===== DATA EXTRACT =====
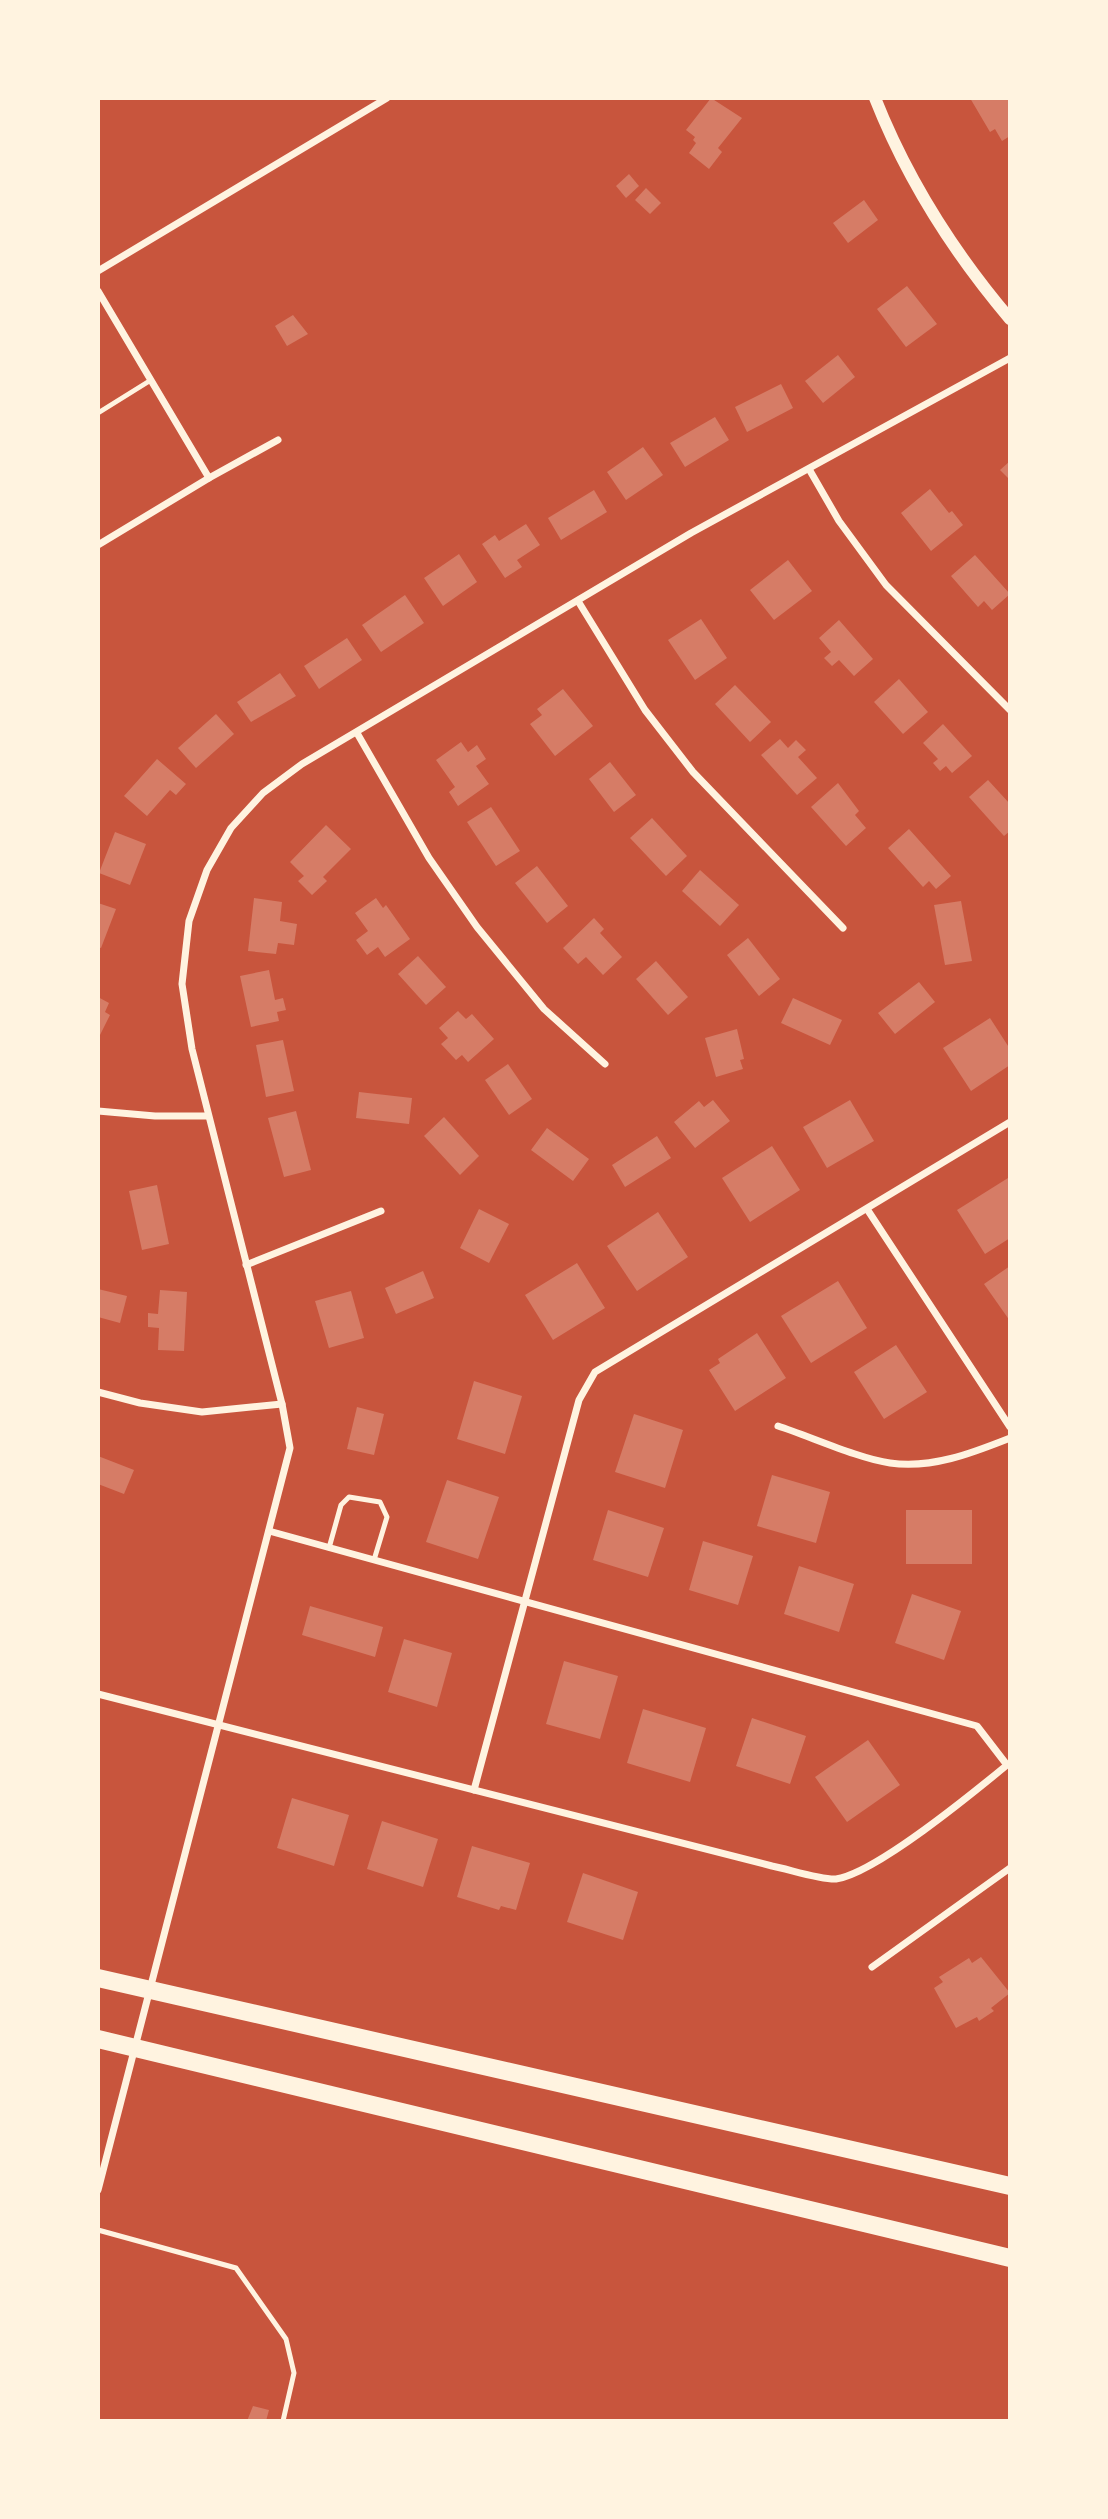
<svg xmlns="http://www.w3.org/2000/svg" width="1108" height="2519" viewBox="0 0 1108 2519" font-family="'Nunito Sans',sans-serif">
<rect width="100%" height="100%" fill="#c8553d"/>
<!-- building -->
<g fill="#d67c66">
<path d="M711 98 742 118 718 148 722 152 709 169 689 153 696 143 693 140 695 137 686 130Z"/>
<path d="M970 98H1010V136L1002 141 995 129 990 132Z"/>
<path d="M629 174 639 186 626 198 616 186Z"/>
<path d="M646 188 661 203 650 214 635 200Z"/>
<path d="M864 200 878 220 848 243 833 223Z"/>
<path d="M907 286 937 324 906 347 877 309Z"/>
<path d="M293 315 308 334 287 346 275 326Z"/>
<path d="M838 355 855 377 823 403 805 381Z"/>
<path d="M781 384 793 408 747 432 735 407Z"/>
<path d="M715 417 729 440 685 467 670 443Z"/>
<path d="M643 447 663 475 626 500 607 472Z"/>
<path d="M1010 461V480L1000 470Z"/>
<path d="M930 489 949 513 952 511 963 525 931 551 901 513Z"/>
<path d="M594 490 607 512 561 540 548 518Z"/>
<path d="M526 524 540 545 517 560 522 567 505 578 482 544 495 535 499 541Z"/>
<path d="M459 554 477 582 443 606 424 578Z"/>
<path d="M975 555 1010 594 992 610 984 601 978 607 951 576Z"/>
<path d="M788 560 812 591 774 620 750 590Z"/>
<path d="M405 595 424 623 381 652 362 625Z"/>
<path d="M701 619 727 658 695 680 668 640Z"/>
<path d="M839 620 873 659 854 676 839 660 832 666 824 658 831 652 819 638Z"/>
<path d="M347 638 362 660 319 689 304 666Z"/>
<path d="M280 673 296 696 251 722 237 702Z"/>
<path d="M899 679 928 712 903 734 874 702Z"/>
<path d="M735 685 771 722 750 742 715 704Z"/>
<path d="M563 689 593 726 555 756 530 724 542 715 537 709Z"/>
<path d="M216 714 234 734 196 768 178 748Z"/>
<path d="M943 724 972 756 952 773 946 766 940 771 933 763 938 759 923 743Z"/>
<path d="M780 739 788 748 796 740 806 750 798 757 817 778 797 795 761 755Z"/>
<path d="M461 742 468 752 477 745 486 759 476 766 489 784 458 806 449 792 455 787 436 760Z"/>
<path d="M157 759 186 784 176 795 170 790 147 816 124 796Z"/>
<path d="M610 762 636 795 614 812 589 779Z"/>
<path d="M988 780 1010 804V831L1004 836 969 797Z"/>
<path d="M838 783 859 811 855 815 866 828 846 846 811 807Z"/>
<path d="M491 807 520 851 496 866 467 822Z"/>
<path d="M652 818 687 856 666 876 630 838Z"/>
<path d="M326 825 351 849 323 877 327 881 312 895 298 881 304 876 290 862Z"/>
<path d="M909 829 951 876 936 889 929 881 923 887 888 848Z"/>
<path d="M115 832 146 844 130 885 99 873Z"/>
<path d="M537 866 568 906 547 923 515 883Z"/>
<path d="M700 870 739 905 720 926 682 891Z"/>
<path d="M254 898 282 902 280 921 297 924 294 945 278 943 276 954 248 951Z"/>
<path d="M376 898 383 908 386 905 410 939 385 957 378 947 367 955 356 940 368 931 355 913Z"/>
<path d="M961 901 972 961 945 965 934 905Z"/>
<path d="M98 903 116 909 101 948 98 947Z"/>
<path d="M594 918 604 929 600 933 622 957 603 975 586 957 578 964 563 948Z"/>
<path d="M748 938 780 979 759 996 727 955Z"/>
<path d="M418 956 446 987 426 1005 398 974Z"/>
<path d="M656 961 688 997 668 1015 636 979Z"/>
<path d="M269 970 275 1000 283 998 286 1010 277 1012 279 1021 251 1027 240 976Z"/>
<path d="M919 982 935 1002 895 1034 878 1013Z"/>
<path d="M98 997 109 1003 105 1012 110 1015 98 1039Z"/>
<path d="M793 998 842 1020 830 1045 781 1023Z"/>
<path d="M458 1011 466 1019 472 1014 494 1039 468 1062 462 1055 456 1060 441 1044 448 1038 439 1028Z"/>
<path d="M990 1018 1010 1049V1065L971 1091 943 1048Z"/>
<path d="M737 1029 744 1059 740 1060 743 1069 716 1077 705 1038Z"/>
<path d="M283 1040 294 1091 266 1097 256 1045Z"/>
<path d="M508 1064 532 1099 509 1115 485 1080Z"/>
<path d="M359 1092 412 1098 409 1124 356 1118Z"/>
<path d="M713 1100 730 1121 695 1148 674 1122 699 1101 704 1107Z"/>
<path d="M850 1100 874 1141 827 1168 803 1127Z"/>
<path d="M296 1111 311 1170 284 1177 268 1118Z"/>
<path d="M444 1117 479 1156 460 1175 424 1136Z"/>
<path d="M547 1128 589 1159 573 1181 531 1150Z"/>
<path d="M657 1136 671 1158 625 1187 612 1165Z"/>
<path d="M772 1146 800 1190 750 1222 722 1178Z"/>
<path d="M1008 1178 1010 1238 985 1254 957 1210Z"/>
<path d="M157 1185 169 1244 142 1250 129 1191Z"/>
<path d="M479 1209 509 1224 489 1263 460 1248Z"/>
<path d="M658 1212 688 1257 637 1291 607 1246Z"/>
<path d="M577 1263 605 1308 553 1340 525 1295Z"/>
<path d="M1010 1266V1321L984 1284Z"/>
<path d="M423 1271 434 1298 396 1314 385 1288Z"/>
<path d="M838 1281 867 1328 811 1363 781 1316Z"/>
<path d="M98 1289 127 1296 120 1323 98 1317Z"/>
<path d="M160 1290 187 1292 184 1351 158 1350 159 1328 148 1327V1313L158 1314Z"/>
<path d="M351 1291 364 1338 329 1348 315 1301Z"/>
<path d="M757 1333 786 1378 735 1411 709 1370 720 1363 718 1359Z"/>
<path d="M896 1345 927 1392 884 1419 854 1372Z"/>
<path d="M474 1381 522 1396 505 1454 457 1439Z"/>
<path d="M357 1407 384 1414 374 1455 347 1449Z"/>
<path d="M634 1414 683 1430 665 1488 615 1472Z"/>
<path d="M98 1456 134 1470 124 1494 98 1484Z"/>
<path d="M772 1475 830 1492 816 1543 757 1526Z"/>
<path d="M447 1480 499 1497 478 1559 426 1542Z"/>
<path d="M608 1510 664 1528 648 1577 593 1560Z"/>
<rect x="906" y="1510" width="66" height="54"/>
<path d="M703 1541 753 1556 738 1605 689 1590Z"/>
<path d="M799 1566 854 1584 839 1632 784 1614Z"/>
<path d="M912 1594 961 1611 944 1660 895 1643Z"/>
<path d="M310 1606 383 1627 375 1657 302 1635Z"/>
<path d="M404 1639 452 1653 437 1707 388 1692Z"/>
<path d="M564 1661 618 1676 600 1739 546 1724Z"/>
<path d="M643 1709 706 1728 690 1782 627 1763Z"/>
<path d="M752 1718 806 1736 790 1784 736 1766Z"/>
<path d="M868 1740 900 1785 847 1822 815 1777Z"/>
<path d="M292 1798 349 1815 334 1866 277 1848Z"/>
<path d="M382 1821 438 1839 423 1887 367 1869Z"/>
<path d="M472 1846 530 1863 516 1910 501 1906 499 1910 457 1897Z"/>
<path d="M583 1873 638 1892 623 1940 567 1922Z"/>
<path d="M981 1957 1010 1993 991 2008 994 2011 979 2021 977 2017 956 2028 934 1988 943 1982 939 1977 969 1958 972 1963Z"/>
<path d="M253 2406 269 2410 266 2421H247Z"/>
</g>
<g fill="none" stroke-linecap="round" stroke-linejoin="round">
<!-- service -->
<g stroke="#fff3e0" stroke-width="5">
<path d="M98 413 151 380"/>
<path d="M329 1548 341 1505 349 1497 380 1502 387 1517 374 1560"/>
<path d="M98 2230 236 2268 286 2339 294 2373 283 2421"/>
</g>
<!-- minor -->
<g stroke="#fff3e0" stroke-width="7">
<path d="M98 271 387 98"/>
<path d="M98 291 209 478"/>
<path d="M809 469 839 521 886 585 1010 710"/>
<path d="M98 545 209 478 278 440"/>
<path d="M578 601 645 710 693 772 843 928"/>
<path d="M357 733 429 858 477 927 544 1009 605 1064"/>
<path d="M98 1111 155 1116H208"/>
<path d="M867 1209 1010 1427"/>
<path d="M246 1265 381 1211"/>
<path d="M98 1392 140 1403 202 1412 282 1404"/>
<path d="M778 1426C809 1436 860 1459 890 1463 932 1469 972 1453 1010 1438"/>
<path d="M98 1694 772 1866C788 1869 821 1880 836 1879 876 1873 973 1793 1007 1765L977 1726 269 1531"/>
<path d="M474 1790 579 1400 595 1372 1010 1122"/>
<path d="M872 1967 1010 1868"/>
<path d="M98 2190 290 1448 282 1404 192 1049 182 984 189 921 207 870 231 828 263 793 302 764 691 533 1010 358"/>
</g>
<!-- tertiary -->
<path stroke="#fff3e0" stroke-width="12" d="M875 98C907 179 954 253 1010 319"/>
<!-- primary -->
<g stroke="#fff3e0" stroke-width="18">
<path d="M98 1978 1010 2186"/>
<path d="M98 2039 1010 2258"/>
</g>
</g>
<!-- border -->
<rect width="1108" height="2519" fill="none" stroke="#fff3e0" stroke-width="200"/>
</svg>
=====
### DESCRIPTION OF THE TASK
Print out, without change, each line from the line holding "98C907 179 954" to the final line of the material.

### EXERCISE OUTPUT
<path stroke="#fff3e0" stroke-width="12" d="M875 98C907 179 954 253 1010 319"/>
<!-- primary -->
<g stroke="#fff3e0" stroke-width="18">
<path d="M98 1978 1010 2186"/>
<path d="M98 2039 1010 2258"/>
</g>
</g>
<!-- border -->
<rect width="1108" height="2519" fill="none" stroke="#fff3e0" stroke-width="200"/>
</svg>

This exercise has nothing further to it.